Following a quiet night on the Memphis, Roosevelt and his advisers awoke before sunrise, took the whaleboat to the Royal Air Force slipway in Bathurst, and then, in what Durno describes as a “heterogeneous collection of motor vehicles,” made their way through the town toward the airfield. Reilly called Roosevelt a “tireless landscape watcher”; he was forever focused on his surroundings. What he saw on this half-hour ride planted in his mind an image of the results of the worst colonial exploitation. Hopkins described Bathurst’s residents as “an ill-clothed, glum-looking lot” and wrote down the startling information on wages and life expectancy that Roosevelt conveyed to Elliott upon landing in Casablanca. In more detail Durno related the shock of intruding into an alien culture that the entire American party experienced on the way to the airstrip: “The route to Yundum, over a washboard road, wound through the smelly, primitive town of Bathurst. Native merchants were vending fish heads, apparently a local delicacy, along the roadside.
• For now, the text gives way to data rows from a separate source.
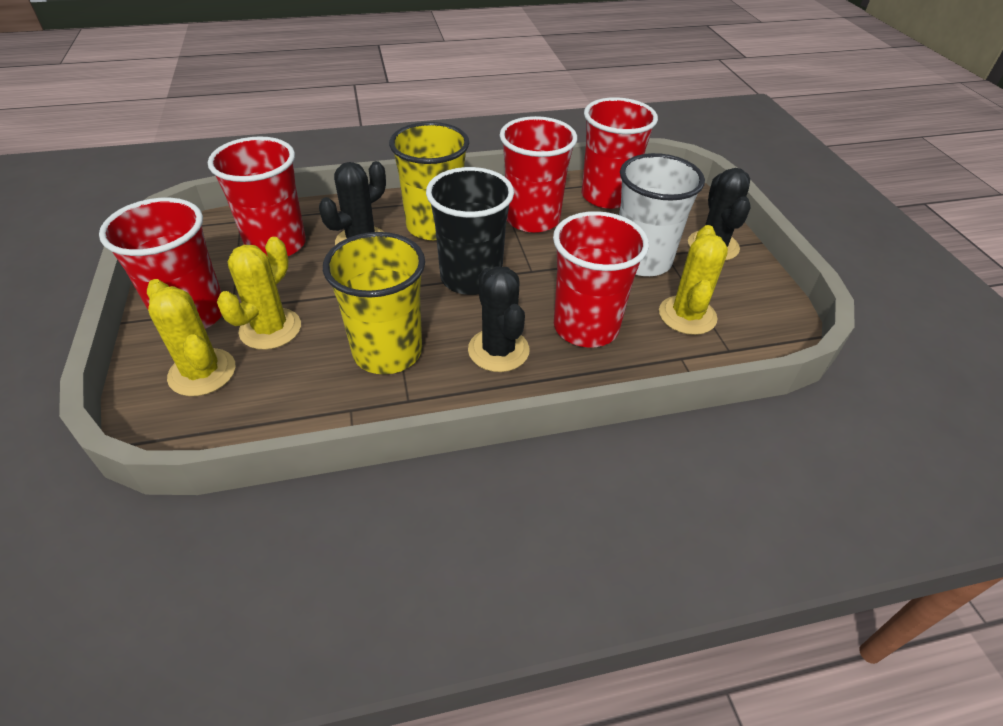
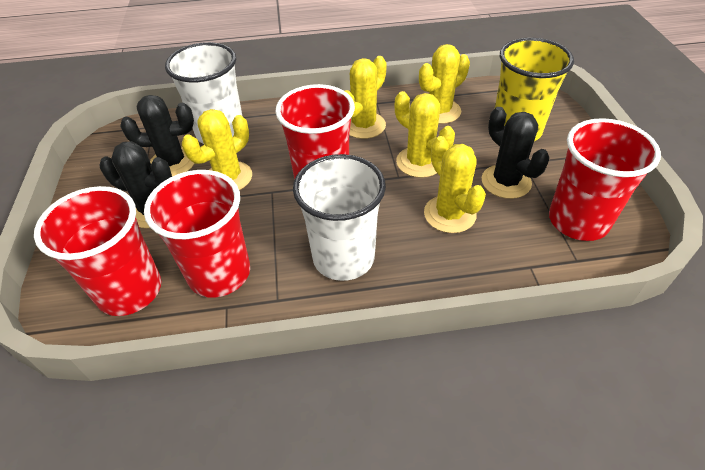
black cup: 1 -> 0
red cup: 5 -> 4
white cup: 1 -> 2
yellow cactus: 3 -> 5
yellow cup: 2 -> 1

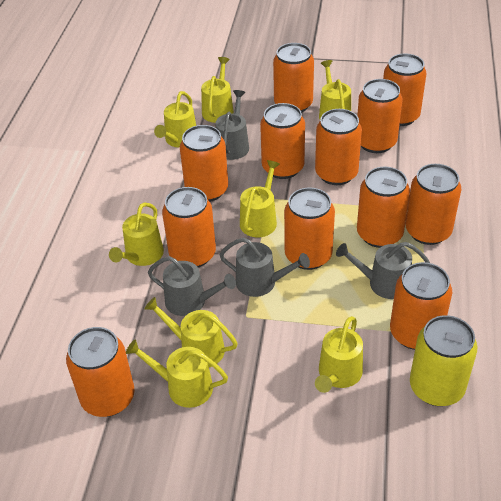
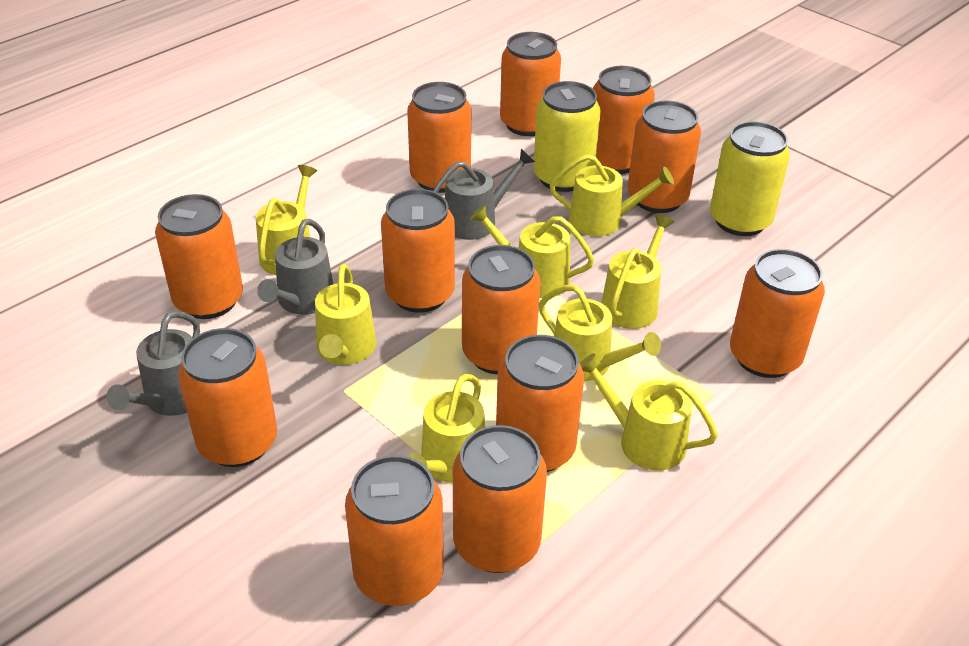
grey watering can: 4 -> 3
yellow can: 1 -> 2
Negro women in an odd assortment of clothing filed past balancing five-gallon jugs of palm wine on their heads. Huts and hovels of thatch, mat and adobe bulged with gangly, undernourished children.”
Even friendly visitors called the city an “open sore” and a “disgrace to the Colonial Empire.”
The party passed a notorious, swampy area that collected runoff from the town, fouled the air, and harbored malarial mosquitoes. They saw scores of people who had slept the night in the street. They drove by the nineteenth-century trading quarters on the town’s main road, named Wellington Street, and passed the whitewashed governor’s mansion. They bounced across Denton Bridge, which tied Bathurst to the mainland, and passed the turnoff for Cape St. Mary, the breezy and healthful location on the Atlantic where British officials kept their private residences. Everywhere they passed malnourished, sick people. Eventually they came to Yundum Field, a two thousand-by-fifty-yard strip of metal over graded red earth carved out of the trees and brush.
The members of the party were not made more comfortable by seeing inquisitive baboons standing about or by learning that the day before a leopard had emerged from the surrounding bush to lope up and down the runway. The party eagerly boarded one of the two C-54 transport planes that would fly them on the final leg to Casablanca; twelve days later they would return.
The Casablanca Conference fulfilled the President’s hopes. The military staffs agreed generally on war priorities, and Roosevelt and Churchill persuaded the French resistance leader Charles de Gaulle to sign a declaration of unity with Gen. Henri Giraud, the head of French forces in North Africa. At the final press conference the President got away with calling for the unconditional surrender of Germany, Italy, and Japan without Churchill’s having known for sure that he would spring their agreement on the public.